## start DATA FOR THIS TASK
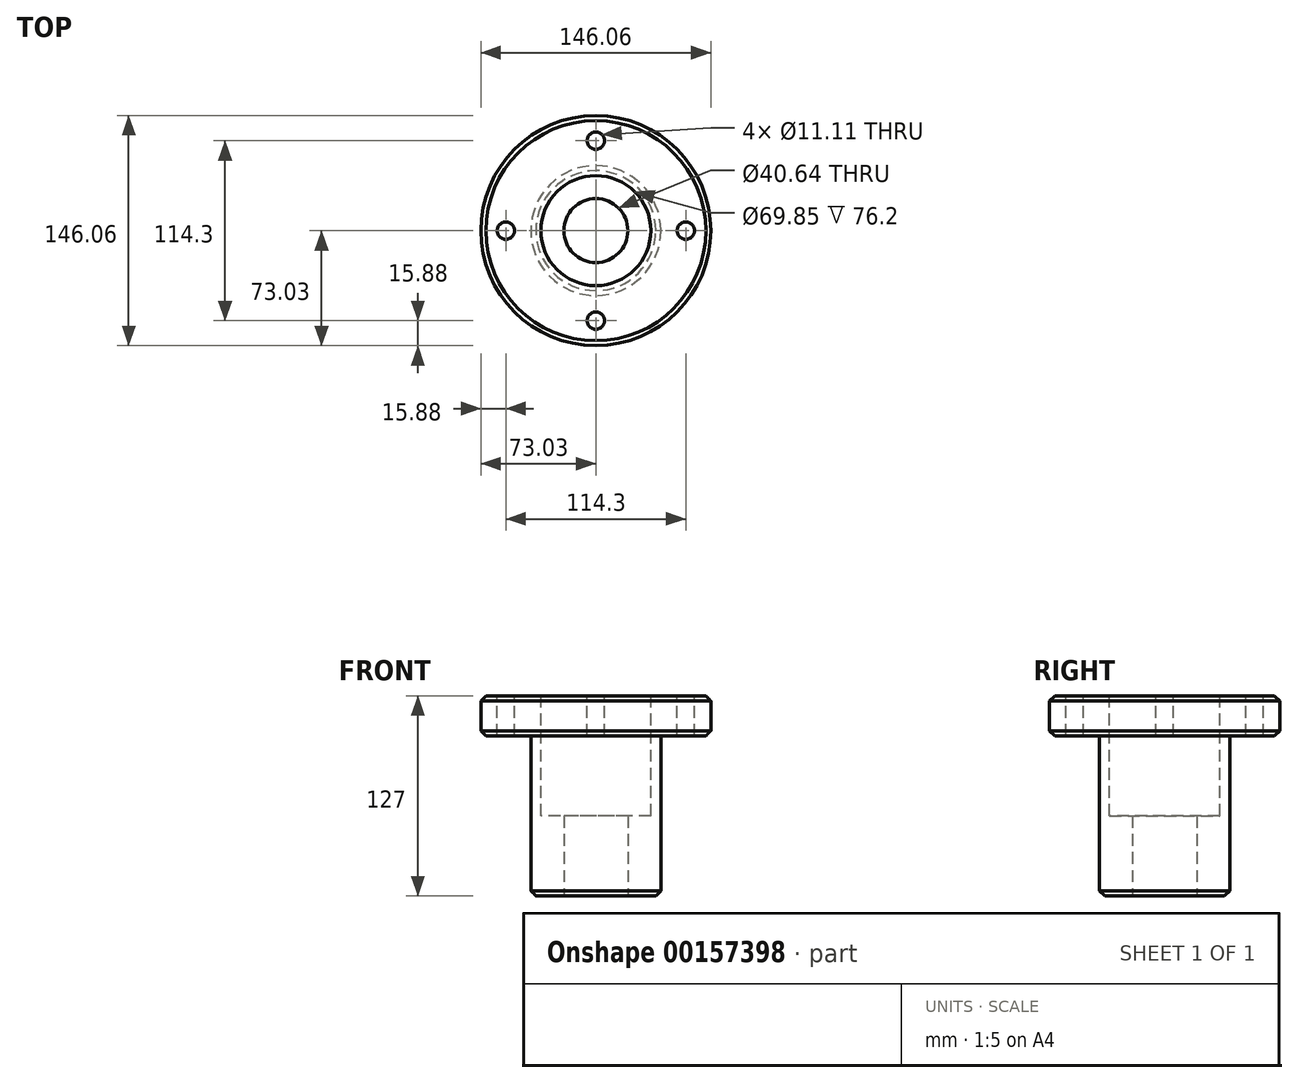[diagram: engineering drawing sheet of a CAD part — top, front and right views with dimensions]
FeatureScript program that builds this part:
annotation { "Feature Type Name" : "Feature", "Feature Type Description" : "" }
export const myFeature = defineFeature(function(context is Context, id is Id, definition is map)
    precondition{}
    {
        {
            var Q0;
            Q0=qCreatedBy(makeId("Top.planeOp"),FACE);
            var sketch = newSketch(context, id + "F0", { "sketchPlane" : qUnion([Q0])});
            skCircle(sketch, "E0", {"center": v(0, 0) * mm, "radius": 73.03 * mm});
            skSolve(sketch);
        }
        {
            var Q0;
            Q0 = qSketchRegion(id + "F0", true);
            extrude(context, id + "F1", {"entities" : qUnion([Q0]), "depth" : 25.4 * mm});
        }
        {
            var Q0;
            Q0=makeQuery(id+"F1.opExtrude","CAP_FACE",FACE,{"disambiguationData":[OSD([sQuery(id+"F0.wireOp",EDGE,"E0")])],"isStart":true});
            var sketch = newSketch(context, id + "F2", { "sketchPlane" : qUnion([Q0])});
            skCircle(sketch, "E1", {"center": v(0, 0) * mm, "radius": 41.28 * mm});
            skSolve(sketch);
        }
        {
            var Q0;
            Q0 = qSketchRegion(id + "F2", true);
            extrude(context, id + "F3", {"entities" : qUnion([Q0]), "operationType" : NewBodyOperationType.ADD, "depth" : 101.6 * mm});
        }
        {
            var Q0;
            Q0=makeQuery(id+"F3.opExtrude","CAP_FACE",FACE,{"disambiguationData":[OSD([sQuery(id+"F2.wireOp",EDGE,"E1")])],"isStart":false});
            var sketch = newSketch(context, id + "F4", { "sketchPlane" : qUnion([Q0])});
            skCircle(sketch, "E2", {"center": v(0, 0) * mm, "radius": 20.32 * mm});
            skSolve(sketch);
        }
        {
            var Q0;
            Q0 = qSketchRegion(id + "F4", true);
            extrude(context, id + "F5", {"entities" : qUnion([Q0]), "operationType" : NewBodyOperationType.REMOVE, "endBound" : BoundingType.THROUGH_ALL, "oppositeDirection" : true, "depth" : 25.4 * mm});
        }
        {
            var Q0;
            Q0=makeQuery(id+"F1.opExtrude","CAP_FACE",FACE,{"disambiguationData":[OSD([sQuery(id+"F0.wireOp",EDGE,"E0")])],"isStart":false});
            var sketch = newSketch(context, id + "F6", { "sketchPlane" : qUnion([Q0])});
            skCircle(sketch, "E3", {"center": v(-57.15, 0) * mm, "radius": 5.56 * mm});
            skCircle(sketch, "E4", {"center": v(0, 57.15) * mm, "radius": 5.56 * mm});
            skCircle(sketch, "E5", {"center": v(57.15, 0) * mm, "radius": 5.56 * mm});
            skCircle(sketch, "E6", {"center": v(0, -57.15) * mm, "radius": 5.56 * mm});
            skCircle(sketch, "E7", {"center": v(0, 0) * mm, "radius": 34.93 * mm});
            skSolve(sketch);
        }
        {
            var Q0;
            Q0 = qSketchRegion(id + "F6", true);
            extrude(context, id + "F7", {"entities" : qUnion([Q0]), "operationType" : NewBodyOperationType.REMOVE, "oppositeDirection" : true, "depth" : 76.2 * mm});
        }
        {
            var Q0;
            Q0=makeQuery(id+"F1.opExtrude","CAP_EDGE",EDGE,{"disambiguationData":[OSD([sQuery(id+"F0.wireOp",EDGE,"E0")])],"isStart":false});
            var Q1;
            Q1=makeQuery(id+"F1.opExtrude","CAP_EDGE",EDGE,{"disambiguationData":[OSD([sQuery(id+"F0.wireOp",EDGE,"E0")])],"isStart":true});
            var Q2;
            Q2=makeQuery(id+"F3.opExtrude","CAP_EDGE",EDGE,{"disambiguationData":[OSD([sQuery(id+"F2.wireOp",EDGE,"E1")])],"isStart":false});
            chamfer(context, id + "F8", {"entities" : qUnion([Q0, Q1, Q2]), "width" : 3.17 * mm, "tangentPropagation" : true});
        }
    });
## end DATA FOR THIS TASK
## start DATA FOR THIS TASK
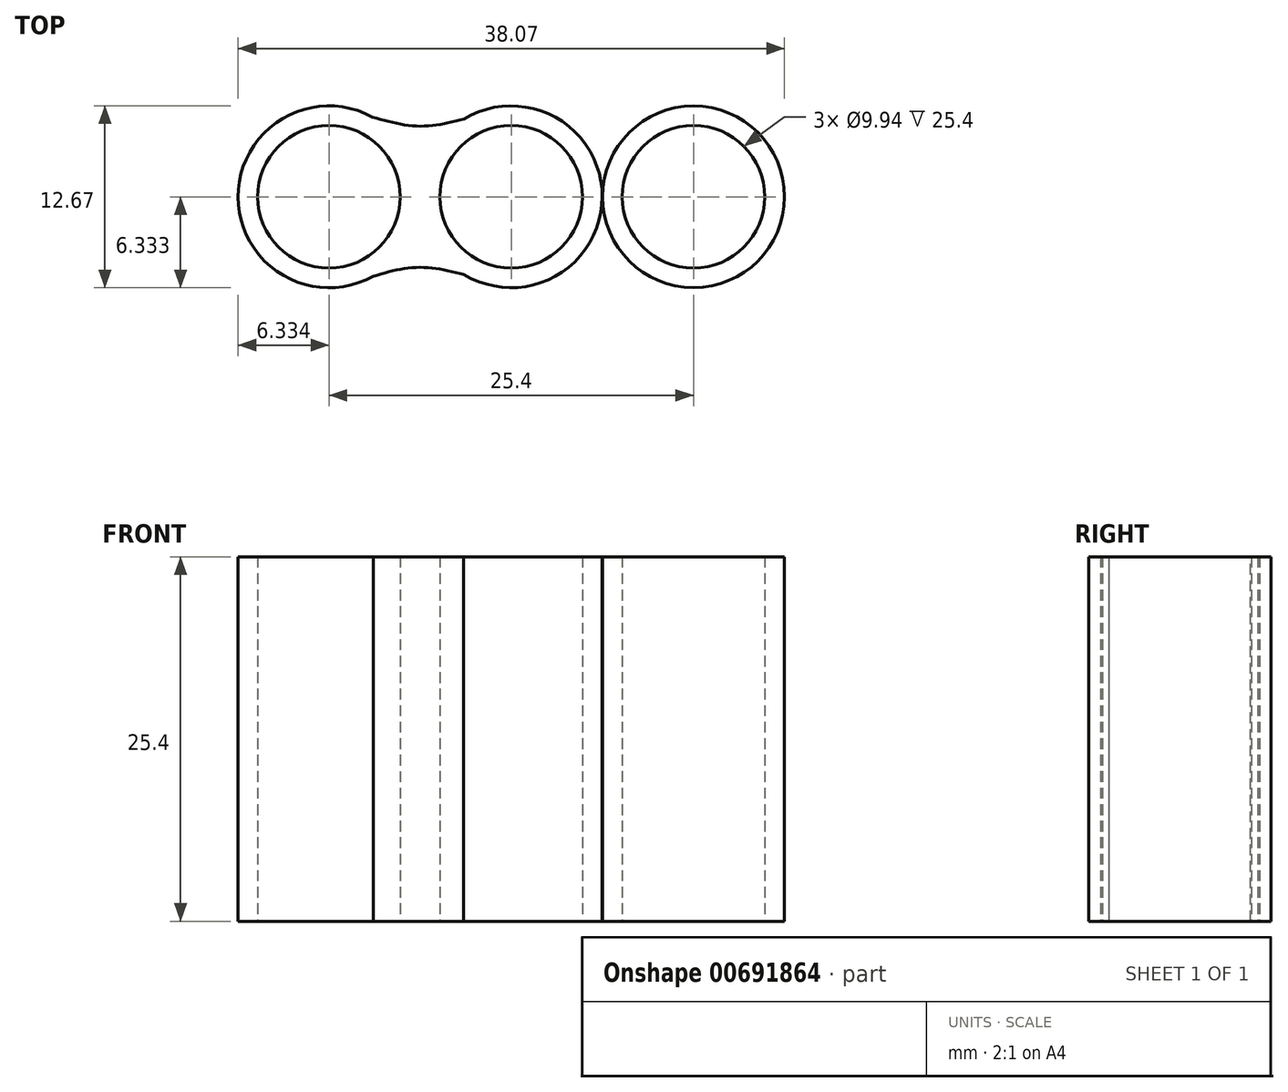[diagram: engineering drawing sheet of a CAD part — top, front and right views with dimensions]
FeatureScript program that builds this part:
## end DATA FOR THIS TASK
• _WHAT IS BEING ASKED_
From the material above, list every line that contains the string "entities". Matching is case-sensitive.

• _WRITTEN SOLUTION_
            extrude(context, id + "F1", {"entities" : qUnion([Q0]), "depth" : 25.4 * mm});
            extrude(context, id + "F3", {"entities" : qUnion([Q0]), "operationType" : NewBodyOperationType.ADD, "depth" : 101.6 * mm});
            extrude(context, id + "F5", {"entities" : qUnion([Q0]), "operationType" : NewBodyOperationType.REMOVE, "endBound" : BoundingType.THROUGH_ALL, "oppositeDirection" : true, "depth" : 25.4 * mm});
            extrude(context, id + "F7", {"entities" : qUnion([Q0]), "operationType" : NewBodyOperationType.REMOVE, "oppositeDirection" : true, "depth" : 76.2 * mm});
            chamfer(context, id + "F8", {"entities" : qUnion([Q0, Q1, Q2]), "width" : 3.17 * mm, "tangentPropagation" : true});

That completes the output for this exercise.